* _Check your understanding_:
[1] Answer these questions from the text on interstitial lung disease:
(a) Which developing countries are named as places where asbestos exposure has emerged as a major threat to respiratory health?
(b) What share of cases of ILD with no other identifiable systemic or primary disease are classified as idiopathic interstitial pneumonias?
(c) What is named as the prototype of several other types of IIPs?
[2] In the text on interstitial lung disease, reproduce the part that opens with the words "There is a long" and closes with "in the world.", switching "fumes" to "vapors".
[Page extract Boundary: Start]
Epidemiologically dust induced interstitial lung diseases account for an enormous burden. Silicosis commonly observed amongst miners, quartz stone grinders and several types of factory and foundry workers is a significantly high cause of respiratory morbidity. Another important cause of pulmonary fibrosis is the exposure to asbestos, which has emerged as a major threat to respiratory health in many developing countries such as India, Bangladesh and China.
There is a long list of causes of interstitial lung involvement. These include viral and bacterial infections, hyper-sensitivity pneumonias due to exposure to organic dusts; toxic reactions to fumes, chemicals and drug; oxygen and radiation toxicity. Several other diseases of unknown etiologies may also involve the lung parenchyma manifesting with diffuse, interstitial involvement. Most of these reports are anecdotal and are seen in India as else where in the world.
About 40-50% of cases of ILD in which no other systemic or primary disease is identifiable are classified as idiopathic interstitial pneumonias (IIP). But IIP is not a diagnosis of exclusion. Most cases are recognizable by their characteristic clinical and roentgenographic features. Idiopathic pulmonary fibrosis (IPF) is the prototype of several other types of IIPs which are separately categorized based primarily on their histopathological features. Many of these IIPs are classifiable on the basis of radiological findings seen on high resolution computed tomographic (HRCT). A good degree of correlation between clinical, radiographic and histopathological patterns of different IIPs constitutes the basis of their classification.
[Page extract Boundary: End]
[Given records Boundary: Start]
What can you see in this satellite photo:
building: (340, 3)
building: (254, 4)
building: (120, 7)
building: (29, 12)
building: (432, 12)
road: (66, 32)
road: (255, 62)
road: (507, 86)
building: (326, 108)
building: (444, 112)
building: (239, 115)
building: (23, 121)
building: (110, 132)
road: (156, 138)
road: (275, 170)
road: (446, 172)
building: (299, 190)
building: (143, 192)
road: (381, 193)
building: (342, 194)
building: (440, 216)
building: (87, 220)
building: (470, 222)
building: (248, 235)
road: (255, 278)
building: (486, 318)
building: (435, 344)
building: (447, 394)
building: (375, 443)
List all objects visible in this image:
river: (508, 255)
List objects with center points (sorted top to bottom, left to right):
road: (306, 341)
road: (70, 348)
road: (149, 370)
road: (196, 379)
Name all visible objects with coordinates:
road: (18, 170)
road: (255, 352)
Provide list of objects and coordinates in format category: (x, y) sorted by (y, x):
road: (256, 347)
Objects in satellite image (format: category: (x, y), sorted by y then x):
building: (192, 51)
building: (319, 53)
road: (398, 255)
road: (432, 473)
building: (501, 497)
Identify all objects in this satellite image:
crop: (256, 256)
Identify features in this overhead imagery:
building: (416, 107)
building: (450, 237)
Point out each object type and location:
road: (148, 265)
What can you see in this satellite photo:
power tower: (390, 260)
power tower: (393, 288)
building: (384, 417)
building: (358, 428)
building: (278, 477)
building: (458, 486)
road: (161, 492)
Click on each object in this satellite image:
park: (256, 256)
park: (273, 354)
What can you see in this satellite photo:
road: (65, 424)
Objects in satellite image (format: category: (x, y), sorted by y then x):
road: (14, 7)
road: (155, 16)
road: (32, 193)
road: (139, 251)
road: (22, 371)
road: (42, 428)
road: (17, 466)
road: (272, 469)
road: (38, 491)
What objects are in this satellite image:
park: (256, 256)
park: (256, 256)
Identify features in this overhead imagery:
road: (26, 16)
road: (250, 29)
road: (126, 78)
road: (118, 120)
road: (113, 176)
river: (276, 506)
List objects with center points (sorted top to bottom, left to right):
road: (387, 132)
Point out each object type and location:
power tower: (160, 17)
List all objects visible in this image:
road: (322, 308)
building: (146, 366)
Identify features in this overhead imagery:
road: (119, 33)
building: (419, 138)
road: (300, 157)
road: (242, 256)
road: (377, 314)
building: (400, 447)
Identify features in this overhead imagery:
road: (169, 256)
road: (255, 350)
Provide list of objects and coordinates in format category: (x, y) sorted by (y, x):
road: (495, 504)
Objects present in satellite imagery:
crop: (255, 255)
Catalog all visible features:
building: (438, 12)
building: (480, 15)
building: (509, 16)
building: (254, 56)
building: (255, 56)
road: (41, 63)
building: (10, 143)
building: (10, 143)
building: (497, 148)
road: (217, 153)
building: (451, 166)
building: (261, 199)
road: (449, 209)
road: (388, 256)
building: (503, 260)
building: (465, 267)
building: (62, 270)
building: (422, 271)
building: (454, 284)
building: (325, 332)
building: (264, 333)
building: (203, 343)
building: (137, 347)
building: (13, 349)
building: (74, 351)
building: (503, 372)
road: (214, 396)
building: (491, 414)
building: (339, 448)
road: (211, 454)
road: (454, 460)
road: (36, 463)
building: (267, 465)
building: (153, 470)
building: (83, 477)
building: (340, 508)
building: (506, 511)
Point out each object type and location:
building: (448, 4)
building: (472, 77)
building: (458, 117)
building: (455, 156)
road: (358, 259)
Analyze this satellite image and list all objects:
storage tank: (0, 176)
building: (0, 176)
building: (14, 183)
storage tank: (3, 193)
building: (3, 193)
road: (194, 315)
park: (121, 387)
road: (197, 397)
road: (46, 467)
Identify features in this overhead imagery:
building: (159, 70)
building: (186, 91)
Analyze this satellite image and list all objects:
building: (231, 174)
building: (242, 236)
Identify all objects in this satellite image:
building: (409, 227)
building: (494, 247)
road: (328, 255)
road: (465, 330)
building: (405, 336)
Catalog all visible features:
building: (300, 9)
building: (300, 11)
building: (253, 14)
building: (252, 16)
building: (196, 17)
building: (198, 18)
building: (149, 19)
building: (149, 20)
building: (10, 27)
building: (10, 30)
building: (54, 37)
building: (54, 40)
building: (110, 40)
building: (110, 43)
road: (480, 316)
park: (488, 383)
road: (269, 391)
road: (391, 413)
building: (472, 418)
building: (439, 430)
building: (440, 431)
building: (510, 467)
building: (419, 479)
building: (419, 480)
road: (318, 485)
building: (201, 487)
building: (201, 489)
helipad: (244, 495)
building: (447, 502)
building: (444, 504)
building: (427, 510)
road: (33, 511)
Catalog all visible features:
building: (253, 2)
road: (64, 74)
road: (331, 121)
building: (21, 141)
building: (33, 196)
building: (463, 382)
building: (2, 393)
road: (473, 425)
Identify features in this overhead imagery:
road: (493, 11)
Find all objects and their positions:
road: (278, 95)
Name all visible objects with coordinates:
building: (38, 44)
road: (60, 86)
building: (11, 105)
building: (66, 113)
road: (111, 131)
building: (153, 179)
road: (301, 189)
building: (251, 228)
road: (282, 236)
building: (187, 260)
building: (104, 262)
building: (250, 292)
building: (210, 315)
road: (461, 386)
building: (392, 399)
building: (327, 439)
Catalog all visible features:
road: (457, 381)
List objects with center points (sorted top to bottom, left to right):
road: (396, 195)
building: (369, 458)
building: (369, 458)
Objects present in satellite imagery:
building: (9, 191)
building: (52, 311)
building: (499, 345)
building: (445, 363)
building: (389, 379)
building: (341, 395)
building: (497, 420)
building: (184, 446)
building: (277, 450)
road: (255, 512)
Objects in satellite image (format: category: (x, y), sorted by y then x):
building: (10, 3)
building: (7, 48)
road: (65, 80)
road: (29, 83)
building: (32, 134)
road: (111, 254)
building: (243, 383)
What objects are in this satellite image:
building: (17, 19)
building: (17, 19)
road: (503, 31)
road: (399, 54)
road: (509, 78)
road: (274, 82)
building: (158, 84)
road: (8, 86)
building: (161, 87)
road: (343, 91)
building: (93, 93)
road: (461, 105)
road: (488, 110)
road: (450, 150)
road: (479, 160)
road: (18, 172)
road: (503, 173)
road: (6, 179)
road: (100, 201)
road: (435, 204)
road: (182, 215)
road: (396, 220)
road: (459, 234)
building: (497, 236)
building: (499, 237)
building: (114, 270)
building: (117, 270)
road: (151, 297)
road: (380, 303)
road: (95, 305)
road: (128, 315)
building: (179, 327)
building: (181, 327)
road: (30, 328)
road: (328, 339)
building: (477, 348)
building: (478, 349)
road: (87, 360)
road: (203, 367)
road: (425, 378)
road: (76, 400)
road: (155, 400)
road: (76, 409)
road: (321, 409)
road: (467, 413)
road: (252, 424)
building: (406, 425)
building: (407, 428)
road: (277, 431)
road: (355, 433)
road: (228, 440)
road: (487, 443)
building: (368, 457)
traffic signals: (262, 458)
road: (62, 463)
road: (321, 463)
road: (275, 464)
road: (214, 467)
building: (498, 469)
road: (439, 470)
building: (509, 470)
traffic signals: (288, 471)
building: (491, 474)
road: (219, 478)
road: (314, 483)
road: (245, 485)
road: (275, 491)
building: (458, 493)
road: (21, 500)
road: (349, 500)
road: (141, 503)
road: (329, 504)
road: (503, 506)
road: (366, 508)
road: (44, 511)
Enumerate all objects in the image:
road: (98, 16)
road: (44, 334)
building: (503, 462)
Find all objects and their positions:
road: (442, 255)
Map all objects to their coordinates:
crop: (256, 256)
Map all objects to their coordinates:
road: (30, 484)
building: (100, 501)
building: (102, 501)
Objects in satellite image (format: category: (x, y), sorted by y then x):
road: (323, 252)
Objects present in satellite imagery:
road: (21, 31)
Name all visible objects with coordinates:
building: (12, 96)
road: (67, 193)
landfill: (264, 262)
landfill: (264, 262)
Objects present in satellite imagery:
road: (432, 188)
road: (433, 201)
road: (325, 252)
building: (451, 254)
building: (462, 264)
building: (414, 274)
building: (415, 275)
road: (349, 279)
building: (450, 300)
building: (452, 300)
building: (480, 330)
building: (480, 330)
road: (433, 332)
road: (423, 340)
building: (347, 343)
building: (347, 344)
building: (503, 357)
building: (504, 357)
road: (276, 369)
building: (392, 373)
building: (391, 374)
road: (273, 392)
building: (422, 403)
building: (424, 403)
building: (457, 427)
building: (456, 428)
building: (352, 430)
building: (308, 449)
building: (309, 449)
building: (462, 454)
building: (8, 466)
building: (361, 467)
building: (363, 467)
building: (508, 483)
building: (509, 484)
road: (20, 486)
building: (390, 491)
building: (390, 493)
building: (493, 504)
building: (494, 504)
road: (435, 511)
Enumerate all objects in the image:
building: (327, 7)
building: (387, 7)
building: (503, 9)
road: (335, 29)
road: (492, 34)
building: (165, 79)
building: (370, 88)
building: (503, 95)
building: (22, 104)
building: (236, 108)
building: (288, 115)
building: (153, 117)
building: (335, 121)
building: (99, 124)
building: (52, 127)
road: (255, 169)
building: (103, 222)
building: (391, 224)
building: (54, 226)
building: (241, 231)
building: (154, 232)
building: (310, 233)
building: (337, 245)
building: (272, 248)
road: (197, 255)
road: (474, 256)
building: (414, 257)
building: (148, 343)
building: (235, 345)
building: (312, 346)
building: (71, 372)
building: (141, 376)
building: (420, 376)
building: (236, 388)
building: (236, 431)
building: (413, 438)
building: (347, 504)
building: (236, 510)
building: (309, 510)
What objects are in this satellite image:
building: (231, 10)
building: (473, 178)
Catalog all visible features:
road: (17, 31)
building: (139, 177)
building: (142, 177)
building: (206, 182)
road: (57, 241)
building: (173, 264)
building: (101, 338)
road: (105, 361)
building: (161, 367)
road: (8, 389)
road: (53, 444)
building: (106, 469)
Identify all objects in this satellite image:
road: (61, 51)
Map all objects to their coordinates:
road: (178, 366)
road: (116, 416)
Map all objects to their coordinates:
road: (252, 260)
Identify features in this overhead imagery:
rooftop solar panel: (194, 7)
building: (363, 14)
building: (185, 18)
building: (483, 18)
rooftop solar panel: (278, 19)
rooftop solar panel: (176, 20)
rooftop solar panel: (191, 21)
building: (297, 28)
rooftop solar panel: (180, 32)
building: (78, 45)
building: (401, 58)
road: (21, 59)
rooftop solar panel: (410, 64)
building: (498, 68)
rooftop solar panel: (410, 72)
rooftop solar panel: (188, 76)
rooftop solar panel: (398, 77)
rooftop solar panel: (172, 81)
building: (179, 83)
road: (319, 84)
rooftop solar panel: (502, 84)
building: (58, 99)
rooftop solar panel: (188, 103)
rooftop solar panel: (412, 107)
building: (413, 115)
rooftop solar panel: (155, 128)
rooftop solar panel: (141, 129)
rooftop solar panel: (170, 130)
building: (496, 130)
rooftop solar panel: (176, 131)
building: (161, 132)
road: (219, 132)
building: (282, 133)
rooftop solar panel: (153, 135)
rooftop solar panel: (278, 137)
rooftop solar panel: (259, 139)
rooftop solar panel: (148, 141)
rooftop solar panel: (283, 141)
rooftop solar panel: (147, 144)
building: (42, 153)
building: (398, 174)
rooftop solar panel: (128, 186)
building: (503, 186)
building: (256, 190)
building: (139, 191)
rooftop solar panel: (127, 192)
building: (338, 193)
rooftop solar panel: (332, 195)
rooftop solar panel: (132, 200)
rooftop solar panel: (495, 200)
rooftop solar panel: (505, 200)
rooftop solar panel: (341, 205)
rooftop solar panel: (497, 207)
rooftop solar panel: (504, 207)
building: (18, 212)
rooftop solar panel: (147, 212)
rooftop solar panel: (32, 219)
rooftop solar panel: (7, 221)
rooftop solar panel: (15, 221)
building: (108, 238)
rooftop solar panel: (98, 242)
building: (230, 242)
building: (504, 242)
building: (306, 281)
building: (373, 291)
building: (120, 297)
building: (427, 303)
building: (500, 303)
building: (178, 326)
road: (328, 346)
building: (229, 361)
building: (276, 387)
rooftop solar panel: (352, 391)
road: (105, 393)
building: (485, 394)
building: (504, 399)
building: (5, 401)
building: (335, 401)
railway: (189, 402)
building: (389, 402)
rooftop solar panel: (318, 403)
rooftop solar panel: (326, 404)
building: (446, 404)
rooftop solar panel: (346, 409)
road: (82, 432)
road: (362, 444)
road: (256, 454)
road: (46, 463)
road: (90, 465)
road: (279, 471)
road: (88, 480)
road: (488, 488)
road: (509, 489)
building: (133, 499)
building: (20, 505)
[Given records Boundary: End]
* _Responses_:
[1]
(a) India, Bangladesh and China.
(b) About 40-50%.
(c) Idiopathic pulmonary fibrosis (IPF).

[2]
There is a long list of causes of interstitial lung involvement. These include viral and bacterial infections, hyper-sensitivity pneumonias due to exposure to organic dusts; toxic reactions to vapors, chemicals and drug; oxygen and radiation toxicity. Several other diseases of unknown etiologies may also involve the lung parenchyma manifesting with diffuse, interstitial involvement. Most of these reports are anecdotal and are seen in India as else where in the world.